The country begins to descend into chaos as Immaculée witnesses the lawless violence and intimidation that the Interhamwe are able to inflict upon the country. Peace talks in Tanzania between President Habyarimana and the Tutsi rebels leads to a peace agreement. Once the agreement is signed, though, powerful military colonel Theoneste Bagosora says he will never agree to peace with the Tutsis and will “prepare an apocalypse” (36) in Rwanda.

Analysis:

The first half of Part I: The Gathering Storm lays the groundwork for the rest of Immaculée’s memoir in several important ways. Rwandan political and tribal histories are explained to the reader so that there is context for the novel’s historical setting. Additionally Immaculée describes her life from early childhood so that the reader will be able to see how drastically the country changed in the genocide.

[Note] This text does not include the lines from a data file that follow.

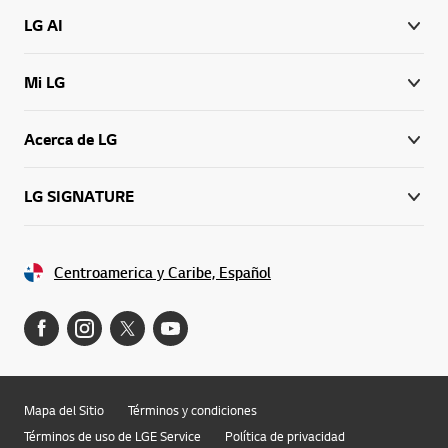
LG AI
Mi LG
Acerca de LG
LG SIGNATURE
Centroamerica y Caribe, Español
Mapa del Sitio
Términos y condiciones
Términos de uso de LGE Service
Política de privacidad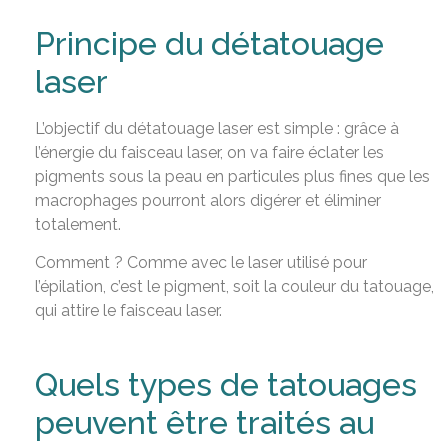
Principe du détatouage
laser
L’objectif du détatouage laser est simple : grâce à
l’énergie du faisceau laser, on va faire éclater les
pigments sous la peau en particules plus fines que les
macrophages pourront alors digérer et éliminer
totalement.
Comment ? Comme avec le laser utilisé pour
l’épilation, c’est le pigment, soit la couleur du tatouage,
qui attire le faisceau laser.
Quels types de tatouages
peuvent être traités au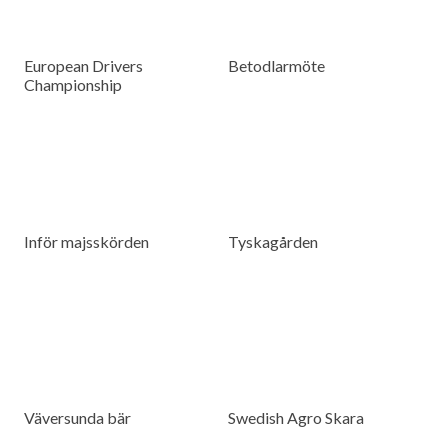
European Drivers
Betodlarmöte
Championship
Inför majsskörden
Tyskagården
Väversunda bär
Swedish Agro Skara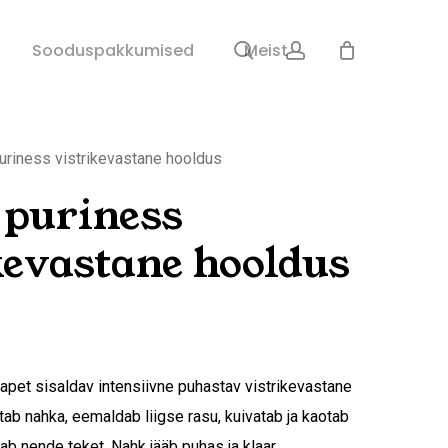
search
account
Sulge
Sooduspakkumised
Meist
ostukorv
uriness vistrikevastane hooldus
 puriness
kevastane hooldus
apet sisaldav intensiivne puhastav vistrikevastane
ab nahka, eemaldab liigse rasu, kuivatab ja kaotab
ab nende teket. Nahk jääb puhas ja klaar.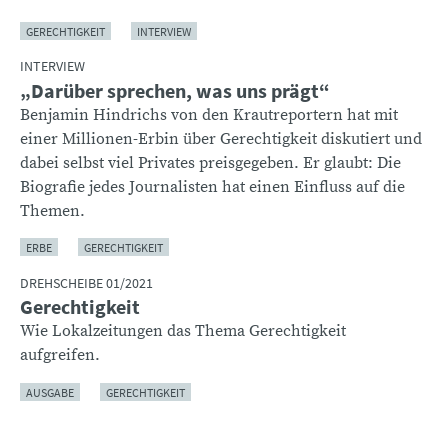
GERECHTIGKEIT
INTERVIEW
INTERVIEW
„Darüber sprechen, was uns prägt“
Benjamin Hindrichs von den Krautreportern hat mit
einer Millionen-Erbin über Gerechtigkeit diskutiert und
dabei selbst viel Privates preisgegeben. Er glaubt: Die
Biografie jedes Journalisten hat einen Einfluss auf die
Themen.
ERBE
GERECHTIGKEIT
DREHSCHEIBE 01/2021
Gerechtigkeit
Wie Lokalzeitungen das Thema Gerechtigkeit
aufgreifen.
AUSGABE
GERECHTIGKEIT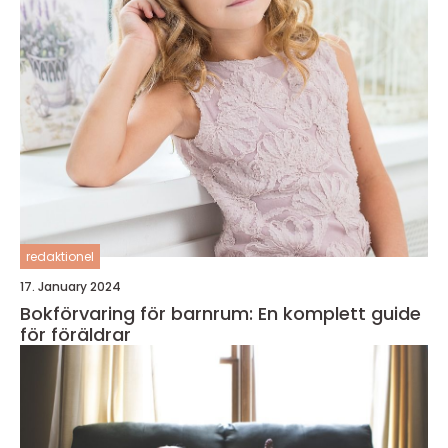
redaktionel
17. January 2024
Bokförvaring för barnrum: En komplett guide
för föräldrar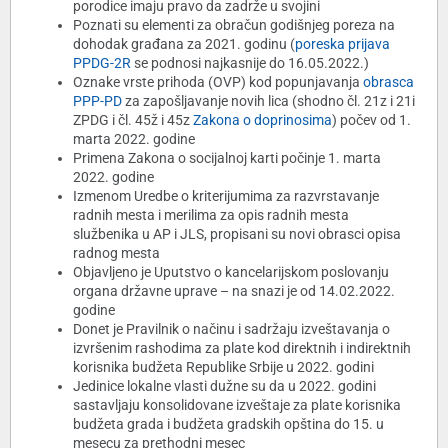
porodice imaju pravo da zadrže u svojini
Poznati su elementi za obračun godišnjeg poreza na
dohodak građana za 2021. godinu (
poreska prijava
PPDG-2R
se podnosi najkasnije do 16.05.2022.)
Oznake vrste prihoda (OVP) kod popunjavanja
obrasca
PPP-PD
za zapošljavanje novih lica (shodno čl. 21z i 21i
ZPDG i čl. 45ž i 45z
Zakona o doprinosima
) počev od 1.
marta 2022. godine
Primena Zakona o socijalnoj karti počinje 1. marta
2022. godine
Izmenom Uredbe o kriterijumima za razvrstavanje
radnih mesta i merilima za opis radnih mesta
službenika u AP i JLS, propisani su novi obrasci opisa
radnog mesta
Objavljeno je Uputstvo o kancelarijskom poslovanju
organa državne uprave – na snazi je od 14.02.2022.
godine
Donet je Pravilnik o načinu i sadržaju izveštavanja o
izvršenim rashodima za plate kod direktnih i indirektnih
korisnika budžeta Republike Srbije u 2022. godini
Jedinice lokalne vlasti dužne su da u 2022. godini
sastavljaju konsolidovane izveštaje za plate korisnika
budžeta grada i budžeta gradskih opština do 15. u
mesecu za prethodni mesec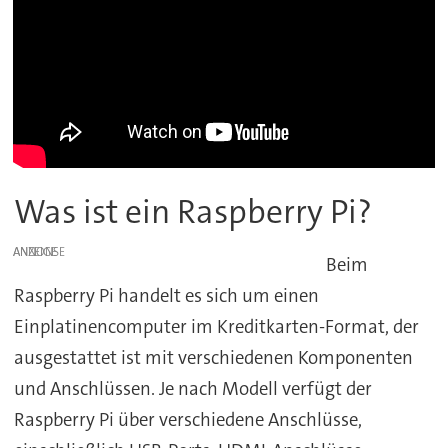
Was ist ein Raspberry Pi?
ANZEIGE
Beim
Raspberry Pi handelt es sich um einen
Einplatinencomputer im Kreditkarten-Format, der
ausgestattet ist mit verschiedenen Komponenten
und Anschlüssen. Je nach Modell verfügt der
Raspberry Pi über verschiedene Anschlüsse,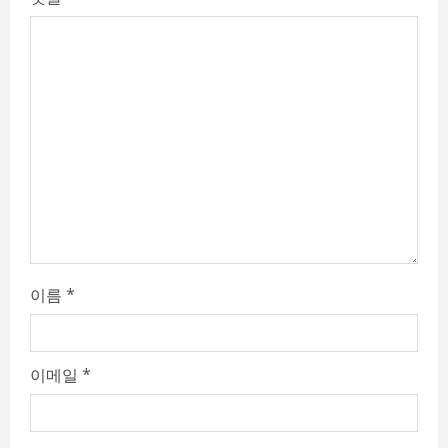
e
a
d
i
n
g
이름
*
이메일
*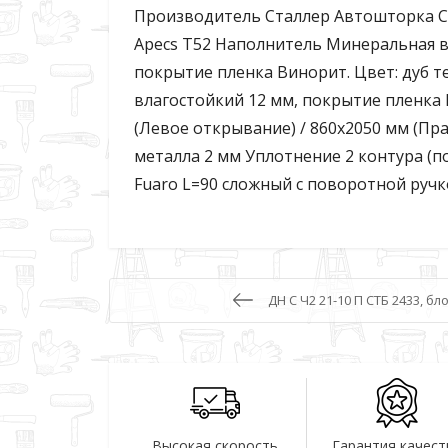
Производитель Сталлер Автошторка CR
Apecs T52 Наполнитель Минеральная в
покрытие пленка Винорит. Цвет: дуб
влагостойкий 12 мм, покрытие пленка 
(Левое открывание) / 860х2050 мм (П
металла 2 мм Уплотнение 2 контура (п
Fuaro L=90 сложный с поворотной руч
ДН С Ч2 21-10 П СТБ 2433, бл
Высокая скорость
Гарантия качест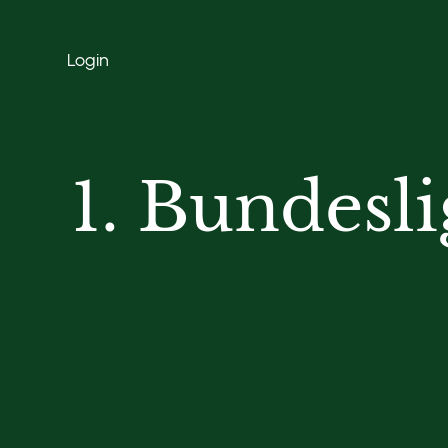
Login
1. Bundesl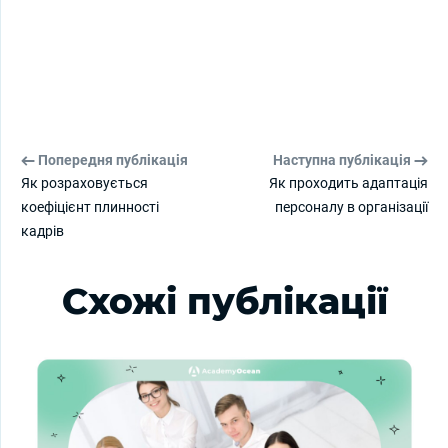
Попередня публікація
Наступна публікація
Як розраховується
Як проходить адаптація
коефіцієнт плинності
персоналу в організації
кадрів
Схожі публікації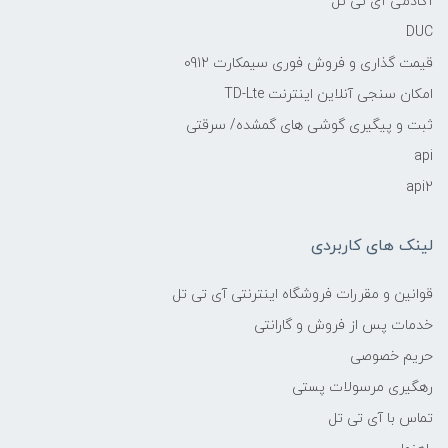
آکادمی آی تی تل
DUC
قیمت گذاری و فروش فوری سیمکارت 0912
امکان سنجی آنلاین اینترنت TD-Lte
ثبت و پیگیری گوشی های گمشده/ سرقتی
api
api2
لینک های کاربردی
قوانین و مقررات فروشگاه اینترنتی آی تی تل
خدمات پس از فروش و گارانتی
حریم خصوصی
رهگیری مرسولات پستی
تماس با آی تی تل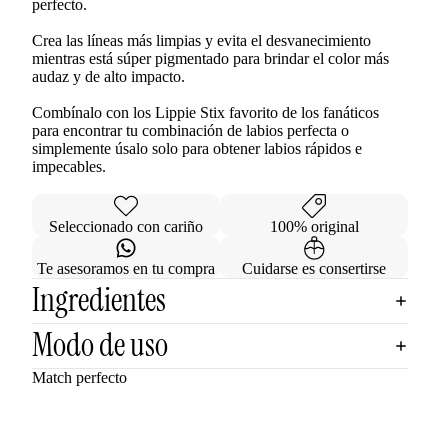
perfecto.
Crea las líneas más limpias y evita el desvanecimiento
mientras está súper pigmentado para brindar el color más
audaz y de alto impacto.
Combínalo con los Lippie Stix favorito de los fanáticos
para encontrar tu combinación de labios perfecta o
simplemente úsalo solo para obtener labios rápidos e
impecables.
Seleccionado con cariño
100% original
Te asesoramos en tu compra
Cuidarse es consertirse
Ingredientes
Modo de uso
Match perfecto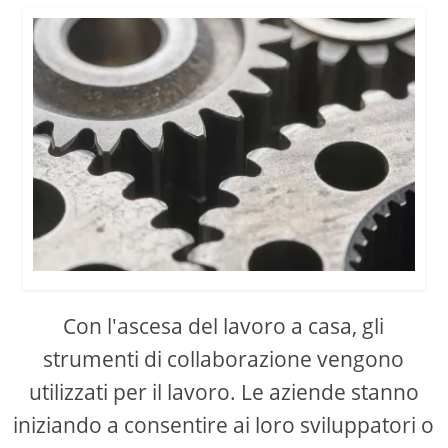
Con l'ascesa del lavoro a casa, gli
strumenti di collaborazione vengono
utilizzati per il lavoro. Le aziende stanno
iniziando a consentire ai loro sviluppatori o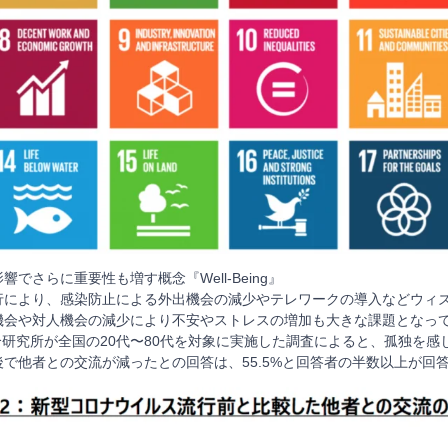
でさらに重要性も増す概念『Well-Being』
行により、感染防止による外出機会の減少やテレワークの導入などウィ
機会や対人機会の減少により不安やストレスの増加も大きな課題となっ
総合研究所が全国の20代〜80代を対象に実施した調査によると、孤独を
で他者との交流が減ったとの回答は、55.5%と回答者の半数以上が回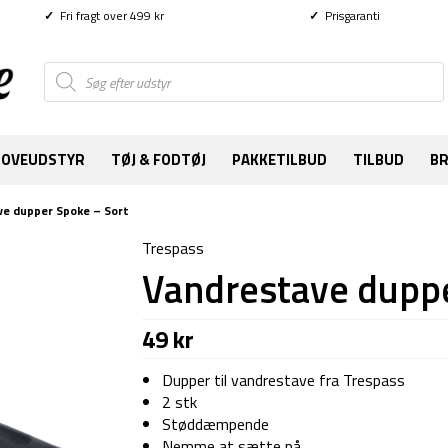
✓
Fri fragt over 499 kr
✓
Prisgaranti
Products
search
SOVEUDSTYR
TØJ & FODTØJ
PAKKETILBUD
TILBUD
B
e dupper Spoke – Sort
Trespass
Vandrestave duppe
49
kr
Dupper til vandrestave fra Trespass
2 stk
Støddæmpende
Nemme at sætte på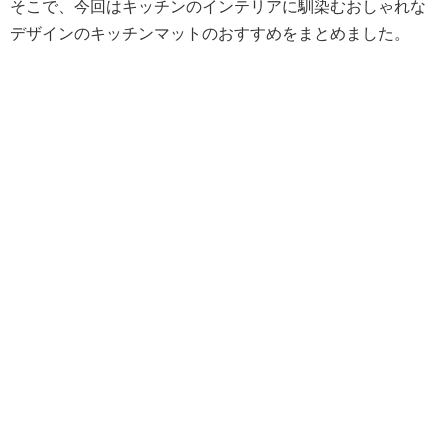
そこで、今回はキッチンのインテリアに馴染むおしゃれな
デザインのキッチンマットのおすすめをまとめました。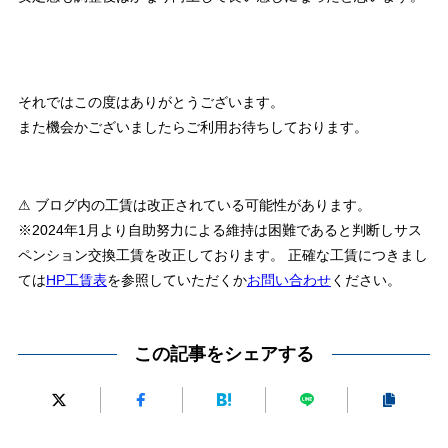
それではこの度はありがとうございます。
また機会かございましたらご利用お待ちしております。
⚠ ブログ内の工賃は改正されている可能性があります。
※2024年1月より自助努力による維持は困難であると判断しサス
ペンション交換工賃を改正しております。 正確な工賃につきまし
ては
HP工賃表
を参照していただくか
お問い合わせ
ください。
この記事をシェアする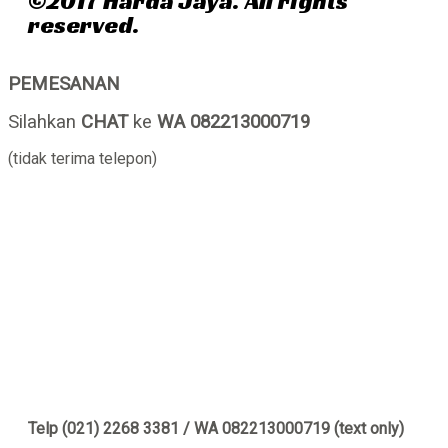
©2017 Harda Jaya. All rights
reserved.
PEMESANAN
Silahkan
CHAT
ke
WA 082213000719
(tidak terima telepon)
Telp (021) 2268 3381 / WA 082213000719 (text only)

Immaculée explains the country’s political history in Chapter 2, page 15. She explains how the Germans and Belgians favored the Tutsi because they were already in power in the region when those colonial powers took over. She describes two rebellions that involved mass Tutsi killings and expulsions: one when the Tutsis tries to get more power from the Belgians in 1959 and the Belgians encouraged the Hutus to violently overthrow the Tutsi monarchy. Then in 1973, when Immaculée was three years old, many Tutsis were murdered and driven from the country.

This explanation of the country’s ethnic conflict history gives useful context to the conflict that Immaculée’s memoir mainly focuses on. The fact that the Germans and Belgians pitted the Tutsi and Hutu ethnic groups against each other gives important context to the ethnic conflict.

The second important aspect of context given in this chapter is that of Immaculée’s childhood, especially how her parents never told her the ethnic conflict history of their country. This lends the horror that unfolds an especially horrifying aspect because for so much of Immaculée’s life, up until she was asked to identify herself as Hutu or Tutsi in primary school, she was unaware that such divisions even existed.

Immaculée shows how as she grew up she became more aware of the ethnic tensions, which was tied to the increase in tensions in the years building up to the genocide. She uses specific examples like her high school roommate being frightened in the night that she was an RPF rebel breaking in, or the men harassing her when she went out on a picnic. Then the most violent scene is when she and John are on the bus and see a woman being beaten and he tells her not to do anything.